<center>
Remembering 'Music Man Murray': Murray Gershenz dies at 91
</center>
<center>
</center>
Murray Gershenz, a record collector and character actor in TV and films including 'I Love You, Man' and 'The Hangover,' dies at 91.
By Gerrick D. Kennedy
August 29, 2013, 3:40 p.m
Murray Gershenz, the record collector turned character actor, has died. The 91-year-old died of a heart attack Wednesday, a source close to Gershenz confirmed.
Better known as “Music Man Murray,” Gershenz spent nearly three-quarters of a century collecting the more than 300,000 records that filled the dusty wooden shelves of his two-story West Adams record shop.
From opera classics to big band, country western, jazz, R&B and rock and original Edison cylinder recordings, Gershenz always lived up to his business credo, “You name it, we find it.”
The massive collection, and Gershenz’s years-long plight to sell it, was the subject of a documentary film, “Music Man Murray,” which premiered last year.
A former opera singer and synagogue cantor, Gershenz amassed a record collection valued at more than $1.5 million. But he also found a second career: acting.
He landed bit parts as a character actor on TV shows like “Modern Family,” “Mad Men,” “Raising Hope,” “House,” and “Parks and Recreation.” And he logged plenty of time on the big screen with roles in films including “I Love You, Man,” “The Incredible Burt Wonderstone” and “The Hangover” -- yes, he’s the elderly man who fully disrobes in one memorable scene.
Early last year, Gershenz gave me a tour of his West Adams record shop for a feature tied to the documentary.
“I brought a record when I was 16 years old, and then another, and then another,” he said with a laugh when I asked how he started his collection. “I fell in love with music -- and I was a compulsive collector.”
Gershenz didn’t mind me asking about him dropping trou in a film seen by millions, and even laughed about the attention the scene got him.

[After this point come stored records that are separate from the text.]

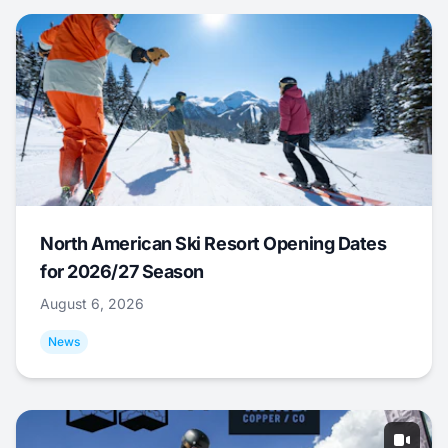
North American Ski Resort Opening Dates
for 2026/27 Season
August 6, 2026
News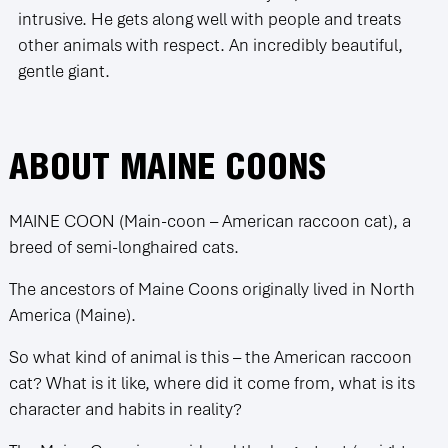
intrusive. He gets along well with people and treats
other animals with respect. An incredibly beautiful,
gentle giant.
ABOUT MAINE COONS
MAINE COON (Main-coon – American raccoon cat), a
breed of semi-longhaired cats.
The ancestors of Maine Coons originally lived in North
America (Maine).
So what kind of animal is this – the American raccoon
cat? What is it like, where did it come from, what is its
character and habits in reality?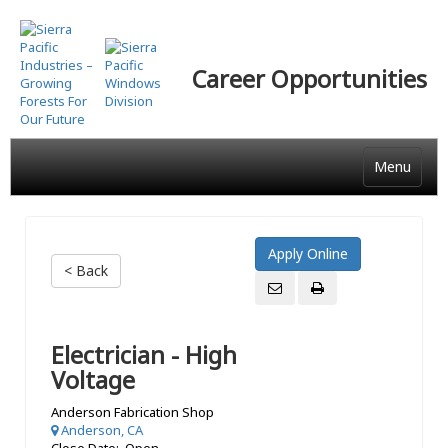
Skip
to
main
Career Opportunities
content
Menu
< Back
Electrician - High
Voltage
Anderson Fabrication Shop
Anderson, CA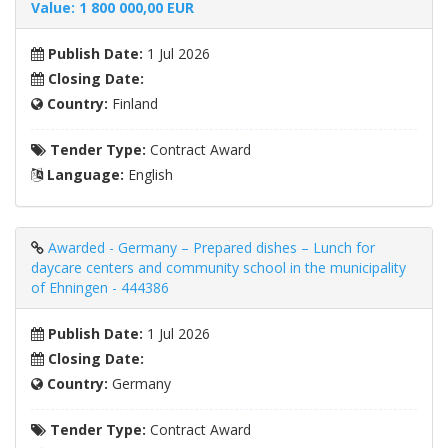
Value: 1 800 000,00 EUR
Publish Date:
1 Jul 2026
Closing Date:
Country:
Finland
Tender Type:
Contract Award
Language:
English
Awarded - Germany – Prepared dishes – Lunch for
daycare centers and community school in the municipality
of Ehningen - 444386
Publish Date:
1 Jul 2026
Closing Date:
Country:
Germany
Tender Type:
Contract Award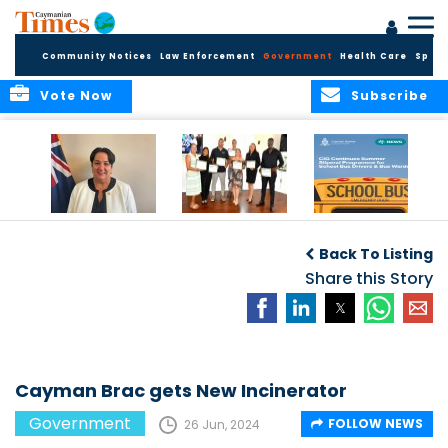
Community Notices
Law Enforcement
Government
Health Care
Sport
Vote Now
Subscribe
Government
Entrepreneurs
Government
Insurance Fund
Complete
Continues
Back To Listing
set for digital
Business
Summer Stipend
transformation
Development
Share this Story
Programme for
Training
School Bus Drivers
and Bus Wardens
Cayman Brac gets New Incinerator
Government
FOLLOW NEWS
26 Jun, 2024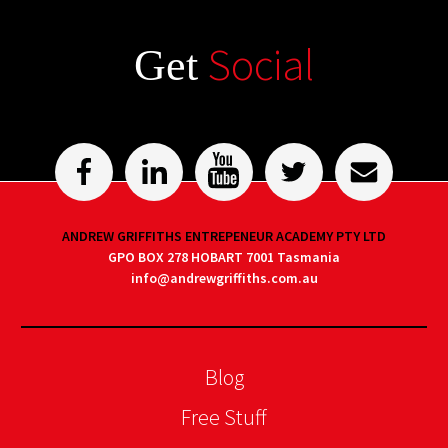
Social
Get
ANDREW GRIFFITHS ENTREPENEUR ACADEMY PTY LTD
GPO BOX 278 HOBART 7001 Tasmania
info@andrewgriffiths.com.au
Blog
Free Stuff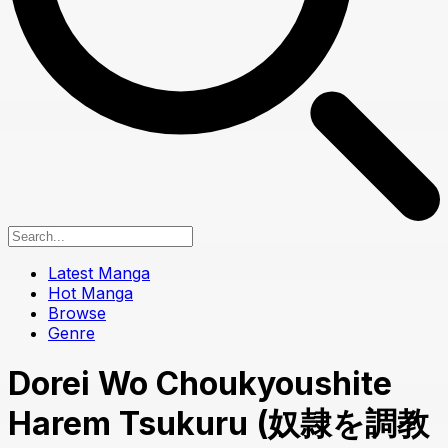
Latest Manga
Hot Manga
Browse
Genre
Dorei Wo Choukyoushite
Harem Tsukuru (奴隷を調教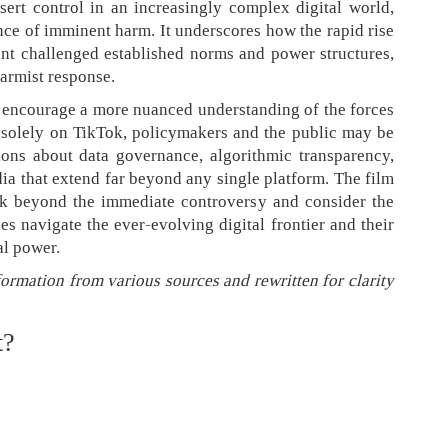
sert control in an increasingly complex digital world,
nce of imminent harm. It underscores how the rapid rise
nt challenged established norms and power structures,
larmist response.
 encourage a more nuanced understanding of the forces
ng solely on TikTok, policymakers and the public may be
ons about data governance, algorithmic transparency,
dia that extend far beyond any single platform. The film
ok beyond the immediate controversy and consider the
es navigate the ever-evolving digital frontier and their
al power.
formation from various sources and rewritten for clarity
t?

But he preferred joking about the time Paul Rudd was lifted onto him to film a human pyramid scene alongside Andy Samberg and Lou Ferrigno for 2009’s ““I Love You, Man.”
His record store was stuffed with rich history, and anytime I touched an item he flashed a smile, ready to tell me how he scored the record. There were autographs from Mae West and Tiny Tim neatly perched on an otherwise cluttered desk; stories of his time with Elvis; and when he really felt like showing off, he pulled out a handwritten note from Louis Armstrong on Satchmo letterhead.
“The store was bigger than I realized. So I started buying other people’s collections. I started primarily with classical, then people asked me for jazz, and people asked me for country western and various things that I had never been interested in,” he said. “That’s why on the card it says, ‘You name it, we find it.’ I have Chinese music, African music, opera, you name it. And you never stop buying because you never know what someone is going to want.”
At one point he interrupted our tour to take a call from someone he assumed to be potential buyer. Instead, it was a casting agent inquiring about his availability for a Doritos commercial.
The acting gigs were coming in steady, and he wanted to devote his time to it, which he did. His goal was to sell the collection by the time he was 90.
Gershenz sold the collection earlier this year to a buyer from New York. It took a fleet of 52-foot-long trucks to load up the collection, which was housed in the store and three adjacent warehouses and contained enough records to refill the shop a few times over.